■ **Exercise requirements**:
Which lines of the entries below hold the word "right"? Report each of them.

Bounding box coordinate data
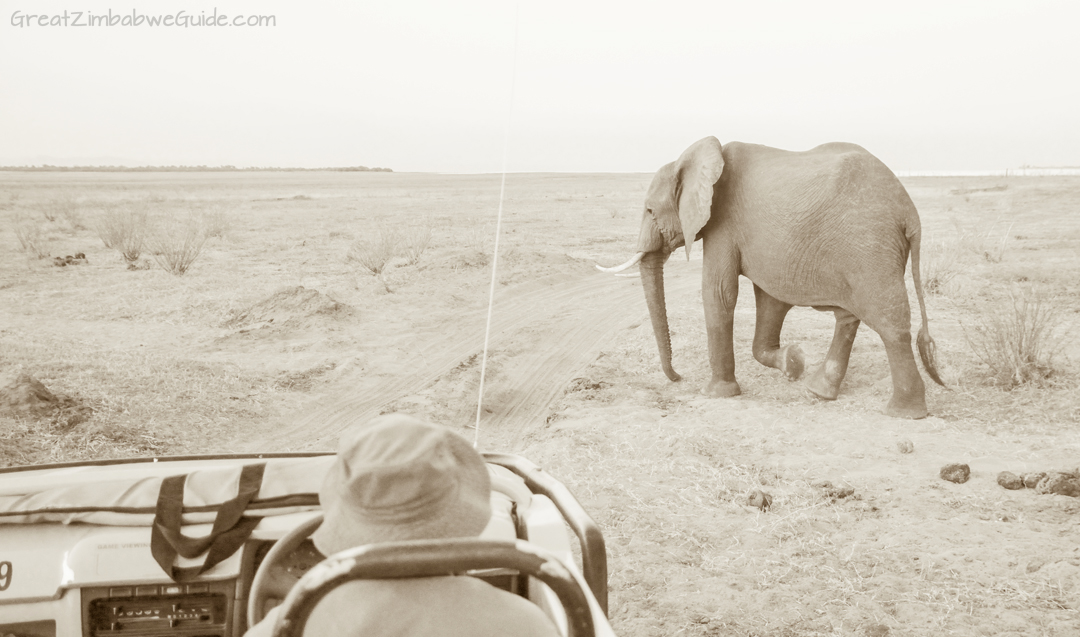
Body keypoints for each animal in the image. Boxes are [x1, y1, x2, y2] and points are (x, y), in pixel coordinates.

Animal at [600, 137, 946, 421]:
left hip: (871, 246)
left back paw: (904, 413)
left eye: (649, 210)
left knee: (890, 323)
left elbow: (719, 292)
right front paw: (794, 362)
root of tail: (910, 213)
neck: (694, 161)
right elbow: (769, 301)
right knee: (848, 317)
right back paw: (819, 390)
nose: (678, 377)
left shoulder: (723, 222)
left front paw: (717, 394)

■ **Exercise answer**:
right front paw: (794, 362)
right elbow: (769, 301)
right knee: (848, 317)
right back paw: (819, 390)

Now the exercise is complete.